→ **WORK REQUEST 1**
Please translate this sentence from the subgroup proof into Spanish: "It turns out the intersection of two subgroups is still a subgroup."
→ **WORK REQUEST 2**
In the subgroup proof, what does the arbitrary intersection of subgroups always produce?
→ **WORK REQUEST 3**
Return the part of the subgroup proof starting at "By the definition" and ending at "has the identity.".

→ **SELECTED EXTRACT**
-*-

By the definition of \(H\), for all \(x, y \in H\), \(xy^{-1} \in H\).

  • Identity. Let \(x \in H\). Then clearly \(xx^{-1} = e \in H\). Thus \(H\) has the identity.
  • Inverses. Since \(x, e \in H\), we see that \(ex^{-1} = x^{-1} \in H\). Thus for all \(x \in H\), \(x^{-1} \in H\).
  • Closedness. Now let \(y \in H\); hence, \(y^{-1} \in H\), as just proven. Then \(x(y^{-1})^{-1} = xy\in H\), so that \(H\) is closed under multiplication of its elements.

Therefore \(H\) is (1) a group and (2) a subset of \(G\) so that \(H \le G\), as desired.

It turns out the intersection of two subgroups is still a subgroup. In fact, the arbitrary intersection of subgroups always produces a subgroup.

-*-

Collected data:
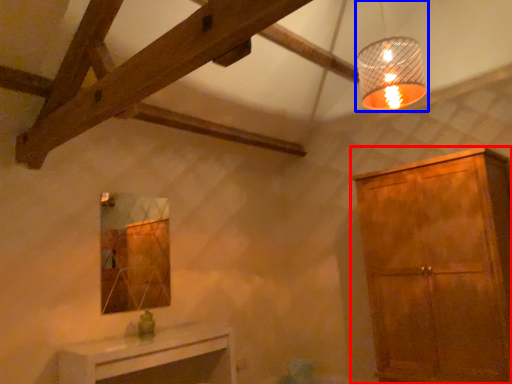
Question: Which object appears farthest to the camera in this image, cabinetry (highlighted by a red box) or lamp (highlighted by a blue box)?

Choices:
 (A) cabinetry
 (B) lamp

Answer: (A)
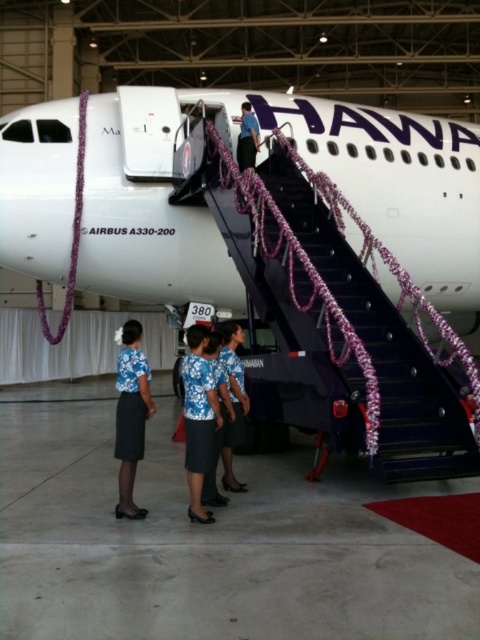
Is white glossy airplane at center further to camera compared to floral fabric dress at center?

Yes, it is behind floral fabric dress at center.

Does white glossy airplane at center appear on the left side of floral fabric dress at center?

Incorrect, white glossy airplane at center is not on the left side of floral fabric dress at center.

Where is `white glossy airplane at center`? This screenshot has width=480, height=640. white glossy airplane at center is located at coordinates (308, 168).

Is white glossy airplane at center smaller than blue fabric shirt at center?

Actually, white glossy airplane at center might be larger than blue fabric shirt at center.

This screenshot has height=640, width=480. I want to click on white glossy airplane at center, so click(308, 168).

You are a GUI agent. You are given a task and a screenshot of the screen. Output one action in this format:
    pyautogui.click(x=<x>, y=<y>)
    Task: Click on the white glossy airplane at center
    
    Given the screenshot: What is the action you would take?
    pyautogui.click(x=308, y=168)

Is point (278, 458) more distant than point (243, 157)?

No, it is not.

Between gray concrete tarmac at lower center and blue fabric shirt at center, which one appears on the left side from the viewer's perspective?

blue fabric shirt at center is more to the left.

Is point (251, 497) positioned after point (254, 144)?

No.

Identify the location of gray concrete tarmac at lower center. This screenshot has width=480, height=640. (205, 540).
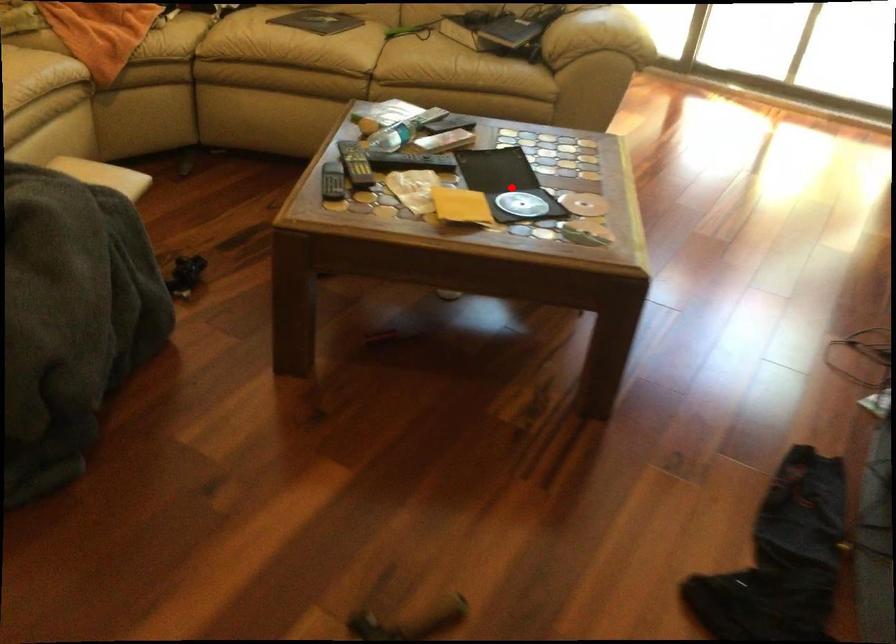
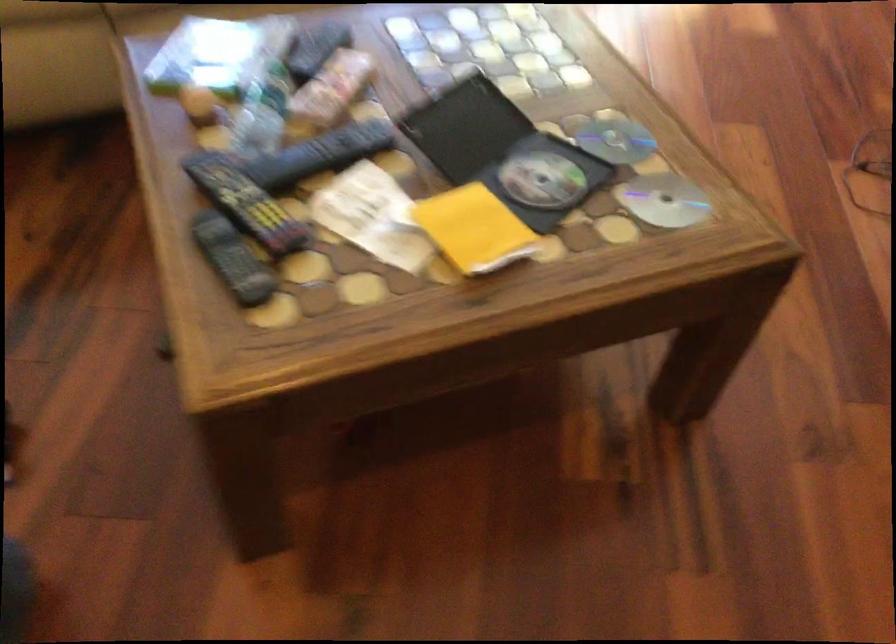
The point at the highlighted location is marked in the first image. Where is the corresponding point in the second image?

(503, 152)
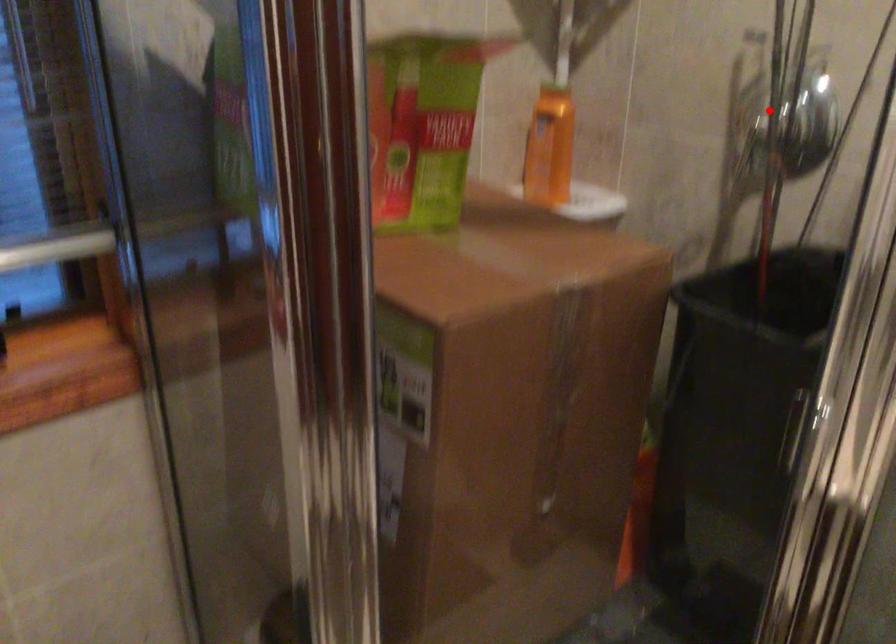
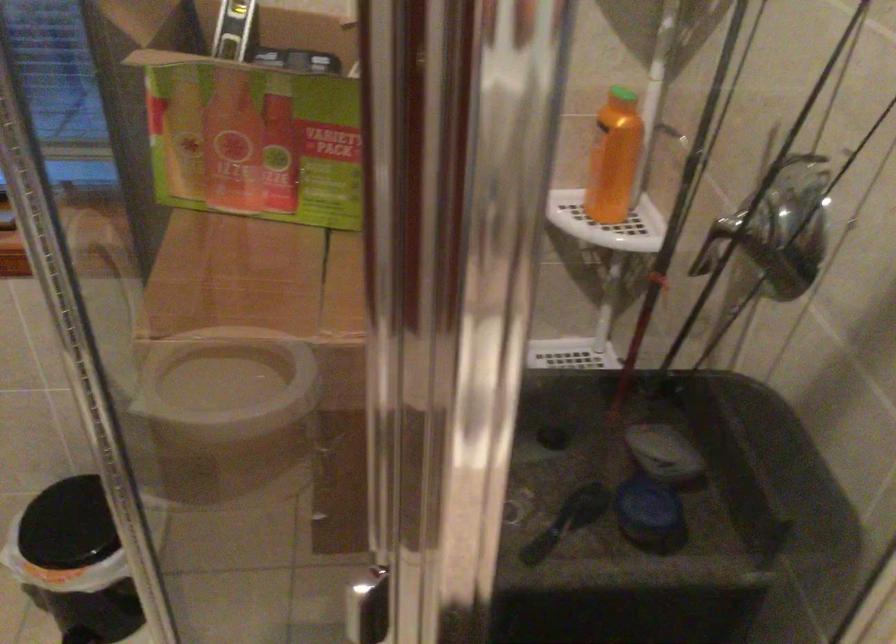
The point at the highlighted location is marked in the first image. Where is the corresponding point in the second image?

(676, 212)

-*-

→ **RESULT 1**
Resulta que la intersección de dos subgrupos sigue siendo un subgrupo.

→ **RESULT 2**
A subgroup.

→ **RESULT 3**
By the definition of \(H\), for all \(x, y \in H\), \(xy^{-1} \in H\).

  • Identity. Let \(x \in H\). Then clearly \(xx^{-1} = e \in H\). Thus \(H\) has the identity.